Viene al caso retomar ese impacto que la ciudad,
entendida en su concepto innovador, produjo en el artista decimonónico. El
dejar de estar ligado al mecenazgo de la corte, a un círculo acotado de
personas, el surgimiento de una nueva burguesía que consumía sus relatos, que
podía adquirir sus pinturas o apreciar su música, lo ubica frente a un nuevo
receptor, en una coyuntura que nunca antes la historia había atravesado. Para
encontrarse con ese algo llamado modernismo, la extrema atención que el
artista debe registrar en lo real se confronta con la práctica de una libertad
que, simultáneamente, respeta y viola lo real.
En aquella burguesía derrochadora donde se ve
obligado a pedir limosna, tras incumplidas promesas de prosperidad, el artista
ve una oportunidad de hallar la piedra fundamental de un relato que lo ayude a
dominar al espacio, y a imponerse en una sociedad que solo parece necesitarlo
para afirmar su «yo» de impecable traje de domingo.
¡Dios mío, que magníficos cargos y empleos hay en el
mundo! ¡Cómo elevan y deleitan el espíritu! Pero yo, ¡ay!, no soy funcionario,
y me quedo sin el gusto de experimentar la amabilidad de los jefes (Gógol,
1979, p. 159).
La mordacidad del narrador, en este pasaje, pone de
manifiesto la conflictiva relación del artista con aquella bestia que lo
desafía agitando el tridente cívico «familia, empleo y bienestar económico».
Pero el artista petersburgués dista mucho del
artista flâneur parisino, sujeto que puede decir de sí mismo, a pesar de
ser incierto, que ocupa un rol en la sociedad, el rol que siglos antes ejerció,
por ejemplo, otro artista en la corte. El artista petersburgués pisa terreno
virgen, un terreno que no posee tradición ni temple histórico.
Era pintor. ¿No es, en verdad, un fenómeno extraño?
¡Un pintor petersburgués! Un pintor en la tierra de las nieves, un pintor en el
país de los fineses, donde todo es húmedo, liso, monótono, pálido, gris,
brumoso… Esos pintores nada tienen en común con los italianos, altivos y
ardientes como su patria y su cielo (Gógol, 1979, pp. 163-164).

- Datos proporcionados:

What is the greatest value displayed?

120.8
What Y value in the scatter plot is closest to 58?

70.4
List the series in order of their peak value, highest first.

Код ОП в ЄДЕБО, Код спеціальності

- Cuestionario:
(1) Transcribe literalmente el pasaje del texto que va desde «En aquella burguesía» hasta «1979, p. 159).».
(2) Identifica y copia cada línea del listado que contenga la palabra «What», distinguiendo entre mayúsculas y minúsculas.
El listado no guarda ninguna relación con el texto.

- Lista de respuestas:
(1)
En aquella burguesía derrochadora donde se ve
obligado a pedir limosna, tras incumplidas promesas de prosperidad, el artista
ve una oportunidad de hallar la piedra fundamental de un relato que lo ayude a
dominar al espacio, y a imponerse en una sociedad que solo parece necesitarlo
para afirmar su «yo» de impecable traje de domingo.
¡Dios mío, que magníficos cargos y empleos hay en el
mundo! ¡Cómo elevan y deleitan el espíritu! Pero yo, ¡ay!, no soy funcionario,
y me quedo sin el gusto de experimentar la amabilidad de los jefes (Gógol,
1979, p. 159).

(2)
What is the greatest value displayed?
What Y value in the scatter plot is closest to 58?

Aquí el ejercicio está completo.